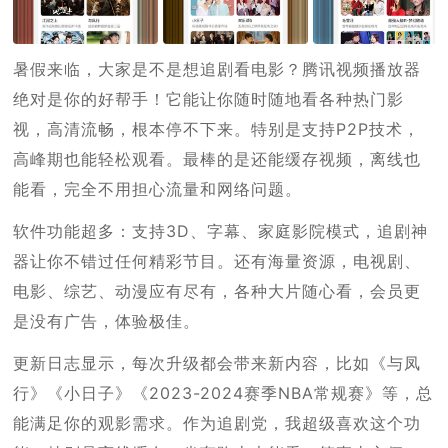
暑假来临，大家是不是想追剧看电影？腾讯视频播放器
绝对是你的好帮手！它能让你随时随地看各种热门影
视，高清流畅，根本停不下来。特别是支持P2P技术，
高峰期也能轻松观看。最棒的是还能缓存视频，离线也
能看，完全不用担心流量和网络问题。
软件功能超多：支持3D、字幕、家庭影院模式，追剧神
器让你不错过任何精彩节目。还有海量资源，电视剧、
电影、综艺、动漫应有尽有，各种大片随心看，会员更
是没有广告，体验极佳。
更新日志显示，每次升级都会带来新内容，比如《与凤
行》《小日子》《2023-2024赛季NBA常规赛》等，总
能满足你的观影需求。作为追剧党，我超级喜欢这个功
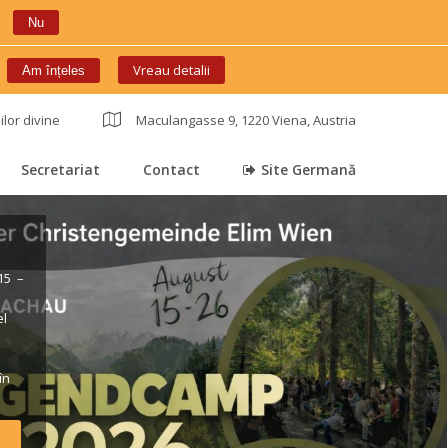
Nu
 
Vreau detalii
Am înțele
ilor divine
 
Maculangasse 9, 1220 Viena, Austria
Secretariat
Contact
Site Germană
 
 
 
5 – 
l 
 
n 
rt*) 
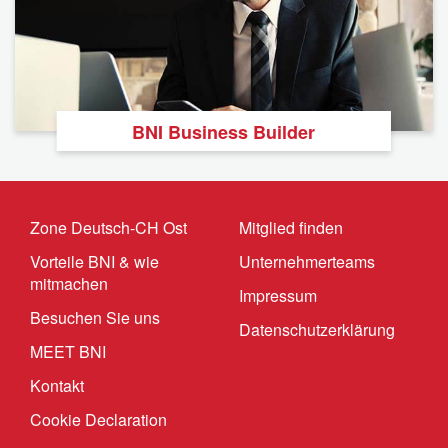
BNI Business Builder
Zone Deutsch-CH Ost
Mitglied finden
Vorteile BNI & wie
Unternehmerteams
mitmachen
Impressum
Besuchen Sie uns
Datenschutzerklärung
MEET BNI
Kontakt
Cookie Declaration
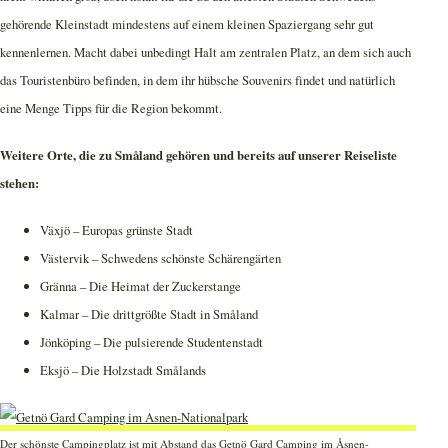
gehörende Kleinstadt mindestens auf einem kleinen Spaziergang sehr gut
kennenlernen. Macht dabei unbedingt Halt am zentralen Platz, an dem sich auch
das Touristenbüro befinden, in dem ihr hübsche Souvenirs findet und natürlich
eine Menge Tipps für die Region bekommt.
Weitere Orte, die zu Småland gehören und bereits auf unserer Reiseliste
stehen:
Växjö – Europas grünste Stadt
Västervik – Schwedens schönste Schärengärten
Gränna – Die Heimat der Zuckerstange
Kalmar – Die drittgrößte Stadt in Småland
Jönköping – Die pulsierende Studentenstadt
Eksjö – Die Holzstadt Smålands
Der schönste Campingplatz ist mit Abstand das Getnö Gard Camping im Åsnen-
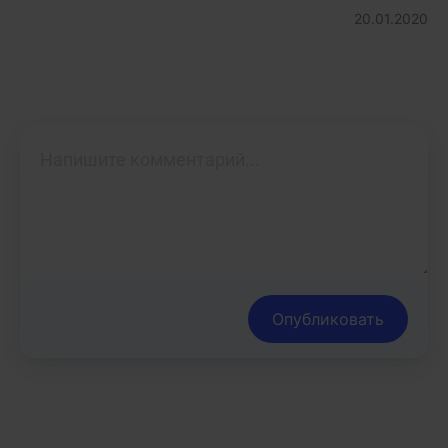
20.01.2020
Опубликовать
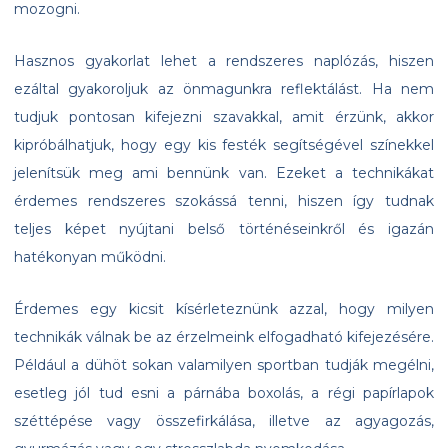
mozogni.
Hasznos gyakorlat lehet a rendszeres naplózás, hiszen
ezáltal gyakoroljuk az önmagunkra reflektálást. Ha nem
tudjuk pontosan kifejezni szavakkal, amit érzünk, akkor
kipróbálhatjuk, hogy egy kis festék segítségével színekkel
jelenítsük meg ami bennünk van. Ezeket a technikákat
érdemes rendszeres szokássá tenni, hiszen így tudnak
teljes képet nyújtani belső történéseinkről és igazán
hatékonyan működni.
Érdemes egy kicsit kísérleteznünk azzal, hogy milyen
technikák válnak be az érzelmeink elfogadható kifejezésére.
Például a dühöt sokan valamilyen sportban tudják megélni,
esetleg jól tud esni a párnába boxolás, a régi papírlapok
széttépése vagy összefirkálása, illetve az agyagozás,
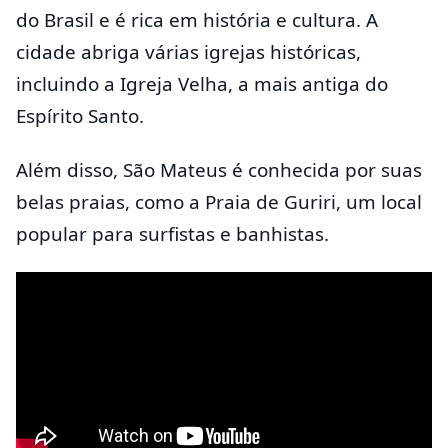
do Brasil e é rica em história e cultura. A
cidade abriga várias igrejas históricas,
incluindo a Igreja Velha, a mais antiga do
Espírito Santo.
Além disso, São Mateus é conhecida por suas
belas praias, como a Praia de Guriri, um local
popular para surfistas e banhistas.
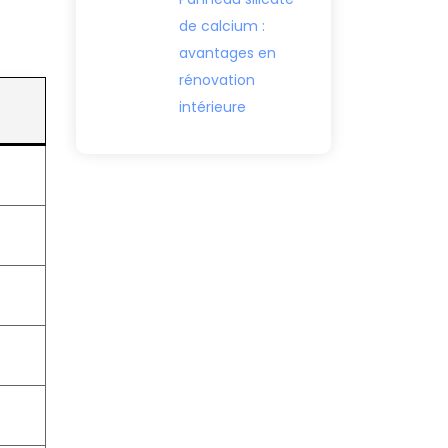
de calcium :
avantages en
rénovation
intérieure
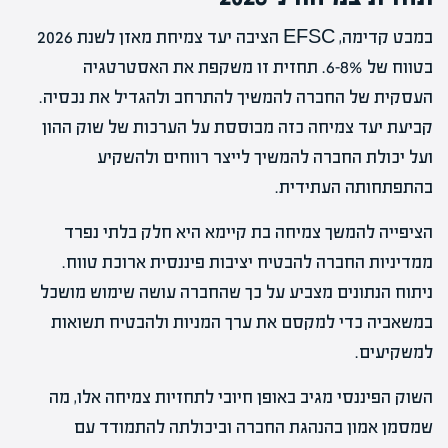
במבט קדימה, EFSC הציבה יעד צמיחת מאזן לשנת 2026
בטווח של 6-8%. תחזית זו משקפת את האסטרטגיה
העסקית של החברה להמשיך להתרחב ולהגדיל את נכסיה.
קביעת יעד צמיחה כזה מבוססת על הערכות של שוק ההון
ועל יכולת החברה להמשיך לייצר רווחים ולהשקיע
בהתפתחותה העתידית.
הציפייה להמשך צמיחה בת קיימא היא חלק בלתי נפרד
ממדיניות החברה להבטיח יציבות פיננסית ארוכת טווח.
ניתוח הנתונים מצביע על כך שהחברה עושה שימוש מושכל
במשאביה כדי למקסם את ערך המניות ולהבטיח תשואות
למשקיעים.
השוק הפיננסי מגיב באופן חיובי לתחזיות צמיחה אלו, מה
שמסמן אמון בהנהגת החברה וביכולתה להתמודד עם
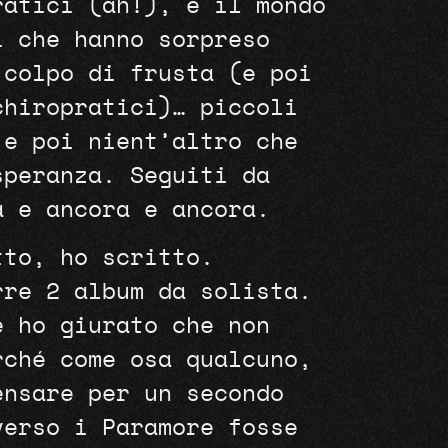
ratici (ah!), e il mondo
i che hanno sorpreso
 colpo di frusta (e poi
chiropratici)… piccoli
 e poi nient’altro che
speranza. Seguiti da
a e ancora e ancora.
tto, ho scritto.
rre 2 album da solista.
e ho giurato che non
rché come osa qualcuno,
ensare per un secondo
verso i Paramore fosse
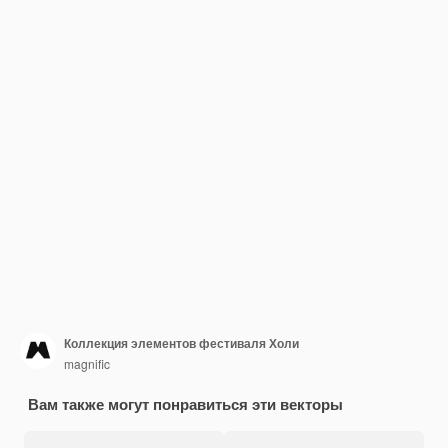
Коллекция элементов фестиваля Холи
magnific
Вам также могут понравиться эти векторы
=-=-=-=-=
#### Exercise
All lines holding the word "hiszen" must be copied from the data.

#### Response to the task
Hasznos gyakorlat lehet a rendszeres naplózás, hiszen
érdemes rendszeres szokássá tenni, hiszen így tudnak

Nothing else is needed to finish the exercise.